* _PROVIDED DATA_:
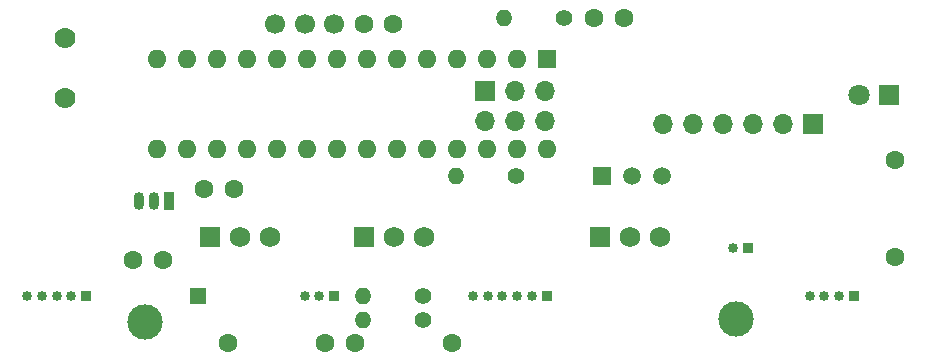
<source format=gbs>
G04 #@! TF.FileFunction,Soldermask,Bot*
%FSLAX46Y46*%
G04 Gerber Fmt 4.6, Leading zero omitted, Abs format (unit mm)*
G04 Created by KiCad (PCBNEW 4.0.7) date 06/15/19 08:14:29*
%MOMM*%
%LPD*%
G01*
G04 APERTURE LIST*
%ADD10C,0.100000*%
%ADD11R,1.700000X1.700000*%
%ADD12O,1.700000X1.700000*%
%ADD13C,1.400000*%
%ADD14O,1.400000X1.400000*%
%ADD15C,1.750000*%
%ADD16R,1.750000X1.750000*%
%ADD17C,1.778000*%
%ADD18R,1.600000X1.600000*%
%ADD19O,1.600000X1.600000*%
%ADD20C,1.600000*%
%ADD21C,1.700000*%
%ADD22R,1.800000X1.800000*%
%ADD23C,1.800000*%
%ADD24R,0.850000X0.850000*%
%ADD25C,0.850000*%
%ADD26C,3.000000*%
%ADD27O,0.900000X1.500000*%
%ADD28R,0.900000X1.500000*%
%ADD29R,1.350000X1.350000*%
%ADD30C,1.520000*%
%ADD31R,1.520000X1.520000*%
G04 APERTURE END LIST*
D10*
D11*
X202498000Y-97865000D03*
D12*
X199958000Y-97865000D03*
X197418000Y-97865000D03*
X194878000Y-97865000D03*
X192338000Y-97865000D03*
X189798000Y-97865000D03*
D13*
X169505000Y-112395000D03*
D14*
X164425000Y-112395000D03*
D15*
X156578000Y-107365000D03*
X154038000Y-107365000D03*
D16*
X151498000Y-107365000D03*
D17*
X139192000Y-95631000D03*
X139192000Y-90551000D03*
D18*
X179998000Y-92365000D03*
D19*
X146978000Y-99985000D03*
X177458000Y-92365000D03*
X149518000Y-99985000D03*
X174918000Y-92365000D03*
X152058000Y-99985000D03*
X172378000Y-92365000D03*
X154598000Y-99985000D03*
X169838000Y-92365000D03*
X157138000Y-99985000D03*
X167298000Y-92365000D03*
X159678000Y-99985000D03*
X164758000Y-92365000D03*
X162218000Y-99985000D03*
X162218000Y-92365000D03*
X164758000Y-99985000D03*
X159678000Y-92365000D03*
X167298000Y-99985000D03*
X157138000Y-92365000D03*
X169838000Y-99985000D03*
X154598000Y-92365000D03*
X172378000Y-99985000D03*
X152058000Y-92365000D03*
X174918000Y-99985000D03*
X149518000Y-92365000D03*
X177458000Y-99985000D03*
X146978000Y-92365000D03*
X179998000Y-99985000D03*
D20*
X161248000Y-116365000D03*
X152998000Y-116365000D03*
D21*
X156998000Y-89365000D03*
X159498000Y-89365000D03*
X161998000Y-89365000D03*
D20*
X150998000Y-103365000D03*
X153498000Y-103365000D03*
X144998000Y-109365000D03*
X147498000Y-109365000D03*
D22*
X208998000Y-95365000D03*
D23*
X206458000Y-95365000D03*
D24*
X196998000Y-108365000D03*
D25*
X195748000Y-108365000D03*
D26*
X195998000Y-114365000D03*
X145998000Y-114619000D03*
D27*
X146728000Y-104365000D03*
X145458000Y-104365000D03*
D28*
X147998000Y-104365000D03*
D24*
X205998000Y-112365000D03*
D25*
X204748000Y-112365000D03*
X203498000Y-112365000D03*
X202248000Y-112365000D03*
D20*
X166998000Y-89365000D03*
X164498000Y-89365000D03*
X163748000Y-116365000D03*
X171998000Y-116365000D03*
X209498000Y-109115000D03*
X209498000Y-100865000D03*
X186498000Y-88865000D03*
X183998000Y-88865000D03*
D13*
X181498000Y-88865000D03*
D14*
X176418000Y-88865000D03*
D15*
X169578000Y-107365000D03*
X167038000Y-107365000D03*
D16*
X164498000Y-107365000D03*
D15*
X189578000Y-107365000D03*
X187038000Y-107365000D03*
D16*
X184498000Y-107365000D03*
D13*
X169505000Y-114427000D03*
D14*
X164425000Y-114427000D03*
D24*
X161998000Y-112365000D03*
D25*
X160748000Y-112365000D03*
X159498000Y-112365000D03*
D29*
X150498000Y-112365000D03*
D24*
X140998000Y-112365000D03*
D25*
X139748000Y-112365000D03*
X138498000Y-112365000D03*
X137248000Y-112365000D03*
X135998000Y-112365000D03*
D24*
X179998000Y-112365000D03*
D25*
X178748000Y-112365000D03*
X177498000Y-112365000D03*
X176248000Y-112365000D03*
X174998000Y-112365000D03*
X173748000Y-112365000D03*
D30*
X187198000Y-102235000D03*
X189738000Y-102235000D03*
D31*
X184658000Y-102235000D03*
D13*
X177379000Y-102235000D03*
D14*
X172299000Y-102235000D03*
D11*
X174752000Y-94996000D03*
D12*
X174752000Y-97536000D03*
X177292000Y-94996000D03*
X177292000Y-97536000D03*
X179832000Y-94996000D03*
X179832000Y-97536000D03*
M02*

</source>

* _REQUIRED ACTION_: Reproduce the data word for word, excluding its pictures.

* _REPLY TO THE EXERCISE_:
<source format=gbs>
G04 #@! TF.FileFunction,Soldermask,Bot*
%FSLAX46Y46*%
G04 Gerber Fmt 4.6, Leading zero omitted, Abs format (unit mm)*
G04 Created by KiCad (PCBNEW 4.0.7) date 06/15/19 08:14:29*
%MOMM*%
%LPD*%
G01*
G04 APERTURE LIST*
%ADD10C,0.100000*%
%ADD11R,1.700000X1.700000*%
%ADD12O,1.700000X1.700000*%
%ADD13C,1.400000*%
%ADD14O,1.400000X1.400000*%
%ADD15C,1.750000*%
%ADD16R,1.750000X1.750000*%
%ADD17C,1.778000*%
%ADD18R,1.600000X1.600000*%
%ADD19O,1.600000X1.600000*%
%ADD20C,1.600000*%
%ADD21C,1.700000*%
%ADD22R,1.800000X1.800000*%
%ADD23C,1.800000*%
%ADD24R,0.850000X0.850000*%
%ADD25C,0.850000*%
%ADD26C,3.000000*%
%ADD27O,0.900000X1.500000*%
%ADD28R,0.900000X1.500000*%
%ADD29R,1.350000X1.350000*%
%ADD30C,1.520000*%
%ADD31R,1.520000X1.520000*%
G04 APERTURE END LIST*
D10*
D11*
X202498000Y-97865000D03*
D12*
X199958000Y-97865000D03*
X197418000Y-97865000D03*
X194878000Y-97865000D03*
X192338000Y-97865000D03*
X189798000Y-97865000D03*
D13*
X169505000Y-112395000D03*
D14*
X164425000Y-112395000D03*
D15*
X156578000Y-107365000D03*
X154038000Y-107365000D03*
D16*
X151498000Y-107365000D03*
D17*
X139192000Y-95631000D03*
X139192000Y-90551000D03*
D18*
X179998000Y-92365000D03*
D19*
X146978000Y-99985000D03*
X177458000Y-92365000D03*
X149518000Y-99985000D03*
X174918000Y-92365000D03*
X152058000Y-99985000D03*
X172378000Y-92365000D03*
X154598000Y-99985000D03*
X169838000Y-92365000D03*
X157138000Y-99985000D03*
X167298000Y-92365000D03*
X159678000Y-99985000D03*
X164758000Y-92365000D03*
X162218000Y-99985000D03*
X162218000Y-92365000D03*
X164758000Y-99985000D03*
X159678000Y-92365000D03*
X167298000Y-99985000D03*
X157138000Y-92365000D03*
X169838000Y-99985000D03*
X154598000Y-92365000D03*
X172378000Y-99985000D03*
X152058000Y-92365000D03*
X174918000Y-99985000D03*
X149518000Y-92365000D03*
X177458000Y-99985000D03*
X146978000Y-92365000D03*
X179998000Y-99985000D03*
D20*
X161248000Y-116365000D03*
X152998000Y-116365000D03*
D21*
X156998000Y-89365000D03*
X159498000Y-89365000D03*
X161998000Y-89365000D03*
D20*
X150998000Y-103365000D03*
X153498000Y-103365000D03*
X144998000Y-109365000D03*
X147498000Y-109365000D03*
D22*
X208998000Y-95365000D03*
D23*
X206458000Y-95365000D03*
D24*
X196998000Y-108365000D03*
D25*
X195748000Y-108365000D03*
D26*
X195998000Y-114365000D03*
X145998000Y-114619000D03*
D27*
X146728000Y-104365000D03*
X145458000Y-104365000D03*
D28*
X147998000Y-104365000D03*
D24*
X205998000Y-112365000D03*
D25*
X204748000Y-112365000D03*
X203498000Y-112365000D03*
X202248000Y-112365000D03*
D20*
X166998000Y-89365000D03*
X164498000Y-89365000D03*
X163748000Y-116365000D03*
X171998000Y-116365000D03*
X209498000Y-109115000D03*
X209498000Y-100865000D03*
X186498000Y-88865000D03*
X183998000Y-88865000D03*
D13*
X181498000Y-88865000D03*
D14*
X176418000Y-88865000D03*
D15*
X169578000Y-107365000D03*
X167038000Y-107365000D03*
D16*
X164498000Y-107365000D03*
D15*
X189578000Y-107365000D03*
X187038000Y-107365000D03*
D16*
X184498000Y-107365000D03*
D13*
X169505000Y-114427000D03*
D14*
X164425000Y-114427000D03*
D24*
X161998000Y-112365000D03*
D25*
X160748000Y-112365000D03*
X159498000Y-112365000D03*
D29*
X150498000Y-112365000D03*
D24*
X140998000Y-112365000D03*
D25*
X139748000Y-112365000D03*
X138498000Y-112365000D03*
X137248000Y-112365000D03*
X135998000Y-112365000D03*
D24*
X179998000Y-112365000D03*
D25*
X178748000Y-112365000D03*
X177498000Y-112365000D03*
X176248000Y-112365000D03*
X174998000Y-112365000D03*
X173748000Y-112365000D03*
D30*
X187198000Y-102235000D03*
X189738000Y-102235000D03*
D31*
X184658000Y-102235000D03*
D13*
X177379000Y-102235000D03*
D14*
X172299000Y-102235000D03*
D11*
X174752000Y-94996000D03*
D12*
X174752000Y-97536000D03*
X177292000Y-94996000D03*
X177292000Y-97536000D03*
X179832000Y-94996000D03*
X179832000Y-97536000D03*
M02*

</source>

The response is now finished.